(where you can thrill to the adventures of a detection science lead)
I've...seen things...you people wouldn't believe. Attack ships on fire off the shoulder of Orion; I watched c-beams glitter in the dark near the Tannhäuser Gate...
Tuesday, January 03, 2017
Spacefolding Redux: Increasing Hunting Velocity and Mean-Time-To-Know (MTTK)
In our last post, we took a look at traditional security incident response vs. the possibility to dramatically increase security velocity (which I affectionately nicknamed “spacefolding”).
We viewed this through the lens of a conventional response timeline that can take hours and days — versus seeing into exactly what occurred and decreasing the Mean Time-To-Know (MTTK) for a security incident -- because all of the relevant information is visible and available to you.
In this post, we’ll take this premise into a real-world example that may be familiar to many organizations running instances on AWS.Consider a routine scanning abuse complaint as an example investigation. When an EC2 instance is observed to be scanning another server, AWS security will issue an abuse report to the instance owner — a sort of admonishment that your instance has been naughty and its behavior must be dealt with.
These reports are typically very terse and may include few details other than the destination port count was exactly one thousand...One thousand ports is exactly the number targeted by a default nmap (the network mapper) scan, and we can surmise that an unauthorized nmap scan is the likely explanation. How do we ascertain this? We need to ask and answer several questions:
What? Was the cause of the activity indeed a scanner like nmap or was it a misbehaving application? The former is a case for security; the latter a case for the application owner.

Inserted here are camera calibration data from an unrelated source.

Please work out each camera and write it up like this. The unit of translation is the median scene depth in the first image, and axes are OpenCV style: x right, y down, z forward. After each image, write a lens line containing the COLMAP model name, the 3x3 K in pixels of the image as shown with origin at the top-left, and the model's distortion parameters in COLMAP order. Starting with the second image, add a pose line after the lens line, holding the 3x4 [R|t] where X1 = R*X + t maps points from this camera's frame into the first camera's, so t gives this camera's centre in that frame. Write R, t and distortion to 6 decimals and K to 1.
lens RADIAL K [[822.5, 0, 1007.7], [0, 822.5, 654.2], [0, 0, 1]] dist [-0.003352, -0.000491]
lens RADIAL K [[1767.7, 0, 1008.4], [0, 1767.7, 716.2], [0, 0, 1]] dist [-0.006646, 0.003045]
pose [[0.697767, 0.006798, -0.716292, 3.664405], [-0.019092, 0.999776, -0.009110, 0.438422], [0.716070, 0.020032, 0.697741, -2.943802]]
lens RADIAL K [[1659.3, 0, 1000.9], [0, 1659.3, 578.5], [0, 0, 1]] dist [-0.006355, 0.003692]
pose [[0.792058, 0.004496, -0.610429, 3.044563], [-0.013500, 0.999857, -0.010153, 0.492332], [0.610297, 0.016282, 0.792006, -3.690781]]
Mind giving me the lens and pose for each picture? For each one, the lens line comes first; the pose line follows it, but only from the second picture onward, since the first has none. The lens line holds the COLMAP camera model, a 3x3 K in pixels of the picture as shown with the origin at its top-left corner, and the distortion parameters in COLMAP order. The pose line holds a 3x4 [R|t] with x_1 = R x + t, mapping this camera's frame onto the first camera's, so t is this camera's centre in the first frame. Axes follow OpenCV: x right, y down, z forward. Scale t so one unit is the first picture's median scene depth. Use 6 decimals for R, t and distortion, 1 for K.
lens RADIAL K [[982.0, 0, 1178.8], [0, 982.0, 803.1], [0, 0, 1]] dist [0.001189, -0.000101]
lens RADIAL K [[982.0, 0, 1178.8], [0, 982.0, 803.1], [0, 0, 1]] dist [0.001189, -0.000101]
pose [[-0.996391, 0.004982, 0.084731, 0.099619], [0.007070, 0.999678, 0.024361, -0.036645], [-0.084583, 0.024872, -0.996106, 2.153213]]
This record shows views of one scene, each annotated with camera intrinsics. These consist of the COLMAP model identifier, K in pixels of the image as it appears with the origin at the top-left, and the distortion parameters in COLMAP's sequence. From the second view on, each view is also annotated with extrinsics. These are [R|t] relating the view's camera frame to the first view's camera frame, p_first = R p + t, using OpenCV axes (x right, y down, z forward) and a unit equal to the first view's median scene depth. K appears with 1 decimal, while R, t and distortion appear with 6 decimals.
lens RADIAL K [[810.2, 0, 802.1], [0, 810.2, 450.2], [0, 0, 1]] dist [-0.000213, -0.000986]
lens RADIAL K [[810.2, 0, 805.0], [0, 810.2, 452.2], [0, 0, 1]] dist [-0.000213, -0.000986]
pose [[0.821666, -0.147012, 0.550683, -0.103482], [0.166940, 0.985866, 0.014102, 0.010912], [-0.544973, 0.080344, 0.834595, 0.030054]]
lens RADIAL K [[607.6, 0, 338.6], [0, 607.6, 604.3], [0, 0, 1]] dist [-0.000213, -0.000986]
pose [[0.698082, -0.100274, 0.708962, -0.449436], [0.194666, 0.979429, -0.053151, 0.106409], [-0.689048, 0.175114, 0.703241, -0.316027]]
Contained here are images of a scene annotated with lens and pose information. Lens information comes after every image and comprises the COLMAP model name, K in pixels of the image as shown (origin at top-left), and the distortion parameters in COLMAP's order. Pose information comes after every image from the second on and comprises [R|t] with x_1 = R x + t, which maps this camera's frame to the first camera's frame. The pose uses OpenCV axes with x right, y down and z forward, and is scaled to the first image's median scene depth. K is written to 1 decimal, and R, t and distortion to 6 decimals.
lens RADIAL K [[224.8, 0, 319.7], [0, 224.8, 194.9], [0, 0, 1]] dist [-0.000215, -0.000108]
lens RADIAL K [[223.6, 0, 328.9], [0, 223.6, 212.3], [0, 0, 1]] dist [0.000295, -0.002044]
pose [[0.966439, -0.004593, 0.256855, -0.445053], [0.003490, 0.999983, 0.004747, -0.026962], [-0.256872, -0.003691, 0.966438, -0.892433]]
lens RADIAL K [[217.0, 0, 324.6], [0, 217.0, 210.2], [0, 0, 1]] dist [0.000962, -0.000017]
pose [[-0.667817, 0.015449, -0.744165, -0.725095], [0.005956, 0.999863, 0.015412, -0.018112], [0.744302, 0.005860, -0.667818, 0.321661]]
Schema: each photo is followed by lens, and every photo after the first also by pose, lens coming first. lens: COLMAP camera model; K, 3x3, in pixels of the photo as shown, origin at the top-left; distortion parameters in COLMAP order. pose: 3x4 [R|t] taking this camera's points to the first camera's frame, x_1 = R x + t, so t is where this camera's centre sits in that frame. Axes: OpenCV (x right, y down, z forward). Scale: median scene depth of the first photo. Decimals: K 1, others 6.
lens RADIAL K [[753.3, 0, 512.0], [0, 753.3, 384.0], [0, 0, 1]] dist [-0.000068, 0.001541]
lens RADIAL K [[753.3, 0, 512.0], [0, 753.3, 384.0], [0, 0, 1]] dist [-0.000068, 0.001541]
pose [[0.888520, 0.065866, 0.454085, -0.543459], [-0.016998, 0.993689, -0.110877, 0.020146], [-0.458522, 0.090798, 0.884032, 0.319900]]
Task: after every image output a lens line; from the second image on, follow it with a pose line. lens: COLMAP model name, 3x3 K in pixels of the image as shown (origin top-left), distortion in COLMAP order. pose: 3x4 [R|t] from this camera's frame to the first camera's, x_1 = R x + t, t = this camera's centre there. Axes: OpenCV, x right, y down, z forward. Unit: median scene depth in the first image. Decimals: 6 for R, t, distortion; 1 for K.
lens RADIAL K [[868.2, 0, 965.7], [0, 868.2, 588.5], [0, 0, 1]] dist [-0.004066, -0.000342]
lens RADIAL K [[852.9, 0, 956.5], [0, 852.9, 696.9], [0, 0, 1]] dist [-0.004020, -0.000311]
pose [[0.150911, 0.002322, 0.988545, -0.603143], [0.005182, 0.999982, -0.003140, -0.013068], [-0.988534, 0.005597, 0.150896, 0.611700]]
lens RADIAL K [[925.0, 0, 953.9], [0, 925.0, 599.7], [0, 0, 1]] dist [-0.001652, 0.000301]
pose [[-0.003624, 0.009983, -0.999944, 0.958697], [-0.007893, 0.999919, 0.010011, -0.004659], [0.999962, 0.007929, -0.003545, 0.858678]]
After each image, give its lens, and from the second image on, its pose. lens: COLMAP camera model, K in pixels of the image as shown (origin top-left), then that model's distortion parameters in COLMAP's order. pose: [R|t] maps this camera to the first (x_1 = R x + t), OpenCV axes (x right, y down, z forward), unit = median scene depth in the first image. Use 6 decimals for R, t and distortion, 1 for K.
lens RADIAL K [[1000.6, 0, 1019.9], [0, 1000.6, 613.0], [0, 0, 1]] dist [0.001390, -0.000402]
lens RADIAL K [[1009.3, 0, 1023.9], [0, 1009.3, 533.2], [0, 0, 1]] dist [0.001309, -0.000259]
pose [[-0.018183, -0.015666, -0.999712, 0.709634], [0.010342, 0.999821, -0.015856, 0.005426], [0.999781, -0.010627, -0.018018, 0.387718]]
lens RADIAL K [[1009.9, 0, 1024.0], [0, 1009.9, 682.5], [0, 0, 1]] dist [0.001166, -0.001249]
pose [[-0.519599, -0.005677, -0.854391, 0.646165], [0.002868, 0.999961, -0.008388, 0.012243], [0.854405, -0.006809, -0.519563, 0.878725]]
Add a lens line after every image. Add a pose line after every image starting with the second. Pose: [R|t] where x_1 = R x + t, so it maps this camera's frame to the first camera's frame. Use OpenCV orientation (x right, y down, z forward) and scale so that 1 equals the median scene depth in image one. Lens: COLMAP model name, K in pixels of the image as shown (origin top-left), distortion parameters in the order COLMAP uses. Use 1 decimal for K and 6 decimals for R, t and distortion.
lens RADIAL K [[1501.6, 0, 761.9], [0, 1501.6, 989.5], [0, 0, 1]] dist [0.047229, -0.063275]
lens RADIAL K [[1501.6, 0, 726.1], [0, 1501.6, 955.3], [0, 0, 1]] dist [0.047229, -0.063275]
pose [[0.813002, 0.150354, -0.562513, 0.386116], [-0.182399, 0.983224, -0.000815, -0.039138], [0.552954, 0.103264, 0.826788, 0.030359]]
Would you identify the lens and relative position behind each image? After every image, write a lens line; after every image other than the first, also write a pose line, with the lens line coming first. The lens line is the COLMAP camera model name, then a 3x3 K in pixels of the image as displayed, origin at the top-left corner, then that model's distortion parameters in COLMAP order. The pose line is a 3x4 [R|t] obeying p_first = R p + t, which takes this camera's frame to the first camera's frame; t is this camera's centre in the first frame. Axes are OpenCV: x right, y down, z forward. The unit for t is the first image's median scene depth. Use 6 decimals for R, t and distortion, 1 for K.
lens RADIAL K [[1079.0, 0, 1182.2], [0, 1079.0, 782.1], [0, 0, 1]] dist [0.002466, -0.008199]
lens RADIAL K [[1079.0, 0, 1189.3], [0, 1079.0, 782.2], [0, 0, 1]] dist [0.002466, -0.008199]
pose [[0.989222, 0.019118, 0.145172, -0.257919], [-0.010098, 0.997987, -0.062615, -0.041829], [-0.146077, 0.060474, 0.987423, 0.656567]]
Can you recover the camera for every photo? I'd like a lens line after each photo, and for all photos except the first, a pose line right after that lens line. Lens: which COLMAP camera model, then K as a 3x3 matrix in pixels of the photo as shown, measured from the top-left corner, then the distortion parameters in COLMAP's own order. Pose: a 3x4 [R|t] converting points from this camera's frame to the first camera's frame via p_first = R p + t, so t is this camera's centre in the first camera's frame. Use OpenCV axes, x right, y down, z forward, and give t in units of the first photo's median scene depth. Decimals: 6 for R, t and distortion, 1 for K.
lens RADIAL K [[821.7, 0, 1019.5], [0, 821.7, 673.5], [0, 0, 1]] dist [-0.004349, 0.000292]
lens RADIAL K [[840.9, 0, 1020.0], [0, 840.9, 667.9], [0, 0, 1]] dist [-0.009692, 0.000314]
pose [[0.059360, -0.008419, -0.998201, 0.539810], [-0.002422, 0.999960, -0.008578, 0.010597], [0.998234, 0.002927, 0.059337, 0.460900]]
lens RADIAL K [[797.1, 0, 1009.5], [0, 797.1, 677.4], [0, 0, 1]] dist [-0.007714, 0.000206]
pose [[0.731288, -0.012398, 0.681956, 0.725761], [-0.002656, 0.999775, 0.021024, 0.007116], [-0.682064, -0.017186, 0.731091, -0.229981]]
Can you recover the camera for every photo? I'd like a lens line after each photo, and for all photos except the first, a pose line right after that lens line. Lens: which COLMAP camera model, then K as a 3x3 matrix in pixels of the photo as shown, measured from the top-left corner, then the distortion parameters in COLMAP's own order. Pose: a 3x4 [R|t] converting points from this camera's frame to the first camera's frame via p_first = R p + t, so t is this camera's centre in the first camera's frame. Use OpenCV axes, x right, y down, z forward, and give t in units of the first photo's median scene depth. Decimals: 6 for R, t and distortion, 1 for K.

Who? If it was a scanner, which user ran the scan? Who did it?
Why? Why did a user run a scanner? Was it really them or did someone else login as them using their password?
Answering these questions, in most organizations, takes lots of time and effort.
First, we have to locate the offending EC2 instance and identify whose EC2 account it is running in.
Next, we have to identify the instance and / or application owner and ask them if they can explain this behavior. If the answer is No, as it probably is, we have to obtain keys to the instance in order to login and investigate ourselves. By this time, the running state we could use to solve this mystery has expired and is no longer present for us to observe — the scanner has stopped, its network connections have expired, and the user who did it is no longer logged in.
We set about examining system logs and find nothing of significance because ephemeral events like process execution and network activity do not typically leave traces in system logs because this level of detail would grow the logs until they swamped the file system.
If we’re lucky, there may be some shell command history that we can use to identify which user ran the nmap scanner and scanned the complainant server. If we’re unlucky, we may have to examine authentication logs for the entire day, or more, and question each user one by one until we eventually learn that a user did indeed run the nmap scanner while troubleshooting network connectivity to a remote instance. The user, a support technician, forgot to specify a port parameter and accidentally ran a default nmap scan which covers a thousand common ports, which was flagged by the EC2 security team.
Figure 1. Syscall events reveal that the network activity came from the nmap scanner.
Figure 2. Syscall events identify the original command run by the user who invoked the nmap scanner.
Figure 3. Unified authentication events identify where and when the user logged in.
There IS a Better Way
How does using Threat Stack in a routine case like this improve our Mean-Time-To-Know?
With Threat Stack, our team can easily replay system calls at the time of the scan and answer our first two questions above — What? and Who? — using the resulting data. This would allow us to fast forward to step three — Why? — and simply ask the user why she ran this command.
The time savings in even this routine case are significant — minutes instead of hours. This is a velocity increase of a factor of sixty! In more complex cases, I project, the velocity increase may range as high as 200 times. Increased velocity provides blue teams with a tactical advantage; and as blue teams will tell you, they will gladly exploit any tactical advantage they can, because too often the attackers have the advantage. The ability to detect and respond closer to the speed of threats will provide a massive increase in productivity for overloaded security incident response teams.
For more advanced threat hunting teams, a velocity increase provides the ability to disrupt threats, before significant damage is done, instead of simply detecting and responding to losses that have already occurred in the past. This would be the secondary, and probably much larger, benefit of increased velocity.
A Final Word . . .
Spacefolding, for our purposes in this case, refers to a platform like Threat Stack, and the benefit is reducing MTTK. While we are still constrained by the laws of physics and spacetime, we can still significantly impact our response velocity, and potentially disrupt attackers using a purpose-built platform.